*Material for the task*:
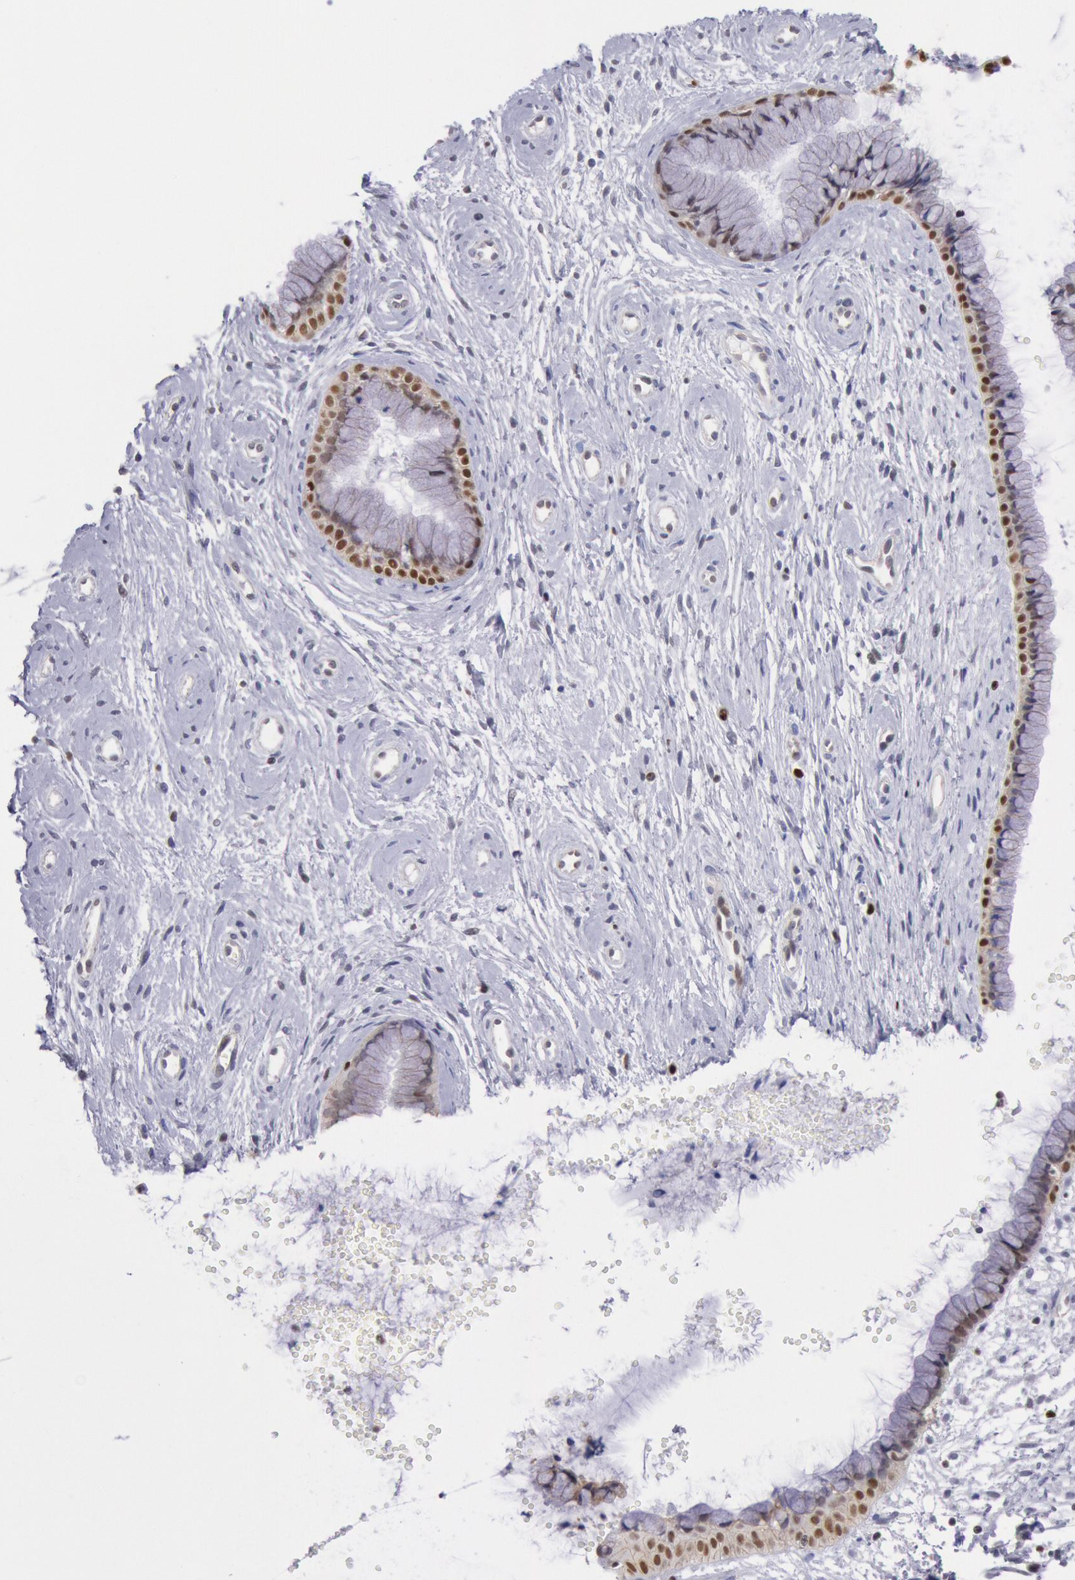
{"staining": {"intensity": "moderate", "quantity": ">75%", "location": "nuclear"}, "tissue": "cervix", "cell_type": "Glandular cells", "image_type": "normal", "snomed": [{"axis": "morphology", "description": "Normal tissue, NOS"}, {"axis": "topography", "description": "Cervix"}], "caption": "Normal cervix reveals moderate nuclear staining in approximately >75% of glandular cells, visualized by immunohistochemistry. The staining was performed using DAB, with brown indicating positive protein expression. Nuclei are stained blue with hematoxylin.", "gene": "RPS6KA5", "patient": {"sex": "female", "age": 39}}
==
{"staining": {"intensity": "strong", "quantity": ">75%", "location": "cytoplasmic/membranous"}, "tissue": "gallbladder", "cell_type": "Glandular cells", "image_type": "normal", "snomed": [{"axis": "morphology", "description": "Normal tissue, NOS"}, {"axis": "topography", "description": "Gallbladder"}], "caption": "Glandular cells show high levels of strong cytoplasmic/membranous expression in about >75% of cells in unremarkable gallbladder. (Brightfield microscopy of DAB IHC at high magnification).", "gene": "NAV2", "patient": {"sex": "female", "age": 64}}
---
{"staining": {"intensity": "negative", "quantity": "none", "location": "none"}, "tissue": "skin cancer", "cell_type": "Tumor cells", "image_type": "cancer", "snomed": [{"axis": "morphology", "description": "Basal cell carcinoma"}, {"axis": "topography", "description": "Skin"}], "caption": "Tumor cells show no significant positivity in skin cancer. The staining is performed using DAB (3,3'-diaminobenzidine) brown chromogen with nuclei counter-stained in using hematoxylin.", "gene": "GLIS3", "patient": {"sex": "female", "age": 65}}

*Work item*: Scan the lines above for "Glandular", then copy every one that has it.

*Exercise solution*:
{"staining": {"intensity": "moderate", "quantity": ">75%", "location": "nuclear"}, "tissue": "cervix", "cell_type": "Glandular cells", "image_type": "normal", "snomed": [{"axis": "morphology", "description": "Normal tissue, NOS"}, {"axis": "topography", "description": "Cervix"}], "caption": "Normal cervix reveals moderate nuclear staining in approximately >75% of glandular cells, visualized by immunohistochemistry. The staining was performed using DAB, with brown indicating positive protein expression. Nuclei are stained blue with hematoxylin.", "gene": "RPS6KA5", "patient": {"sex": "female", "age": 39}}
{"staining": {"intensity": "strong", "quantity": ">75%", "location": "cytoplasmic/membranous"}, "tissue": "gallbladder", "cell_type": "Glandular cells", "image_type": "normal", "snomed": [{"axis": "morphology", "description": "Normal tissue, NOS"}, {"axis": "topography", "description": "Gallbladder"}], "caption": "Glandular cells show high levels of strong cytoplasmic/membranous expression in about >75% of cells in unremarkable gallbladder. (Brightfield microscopy of DAB IHC at high magnification).", "gene": "NAV2", "patient": {"sex": "female", "age": 64}}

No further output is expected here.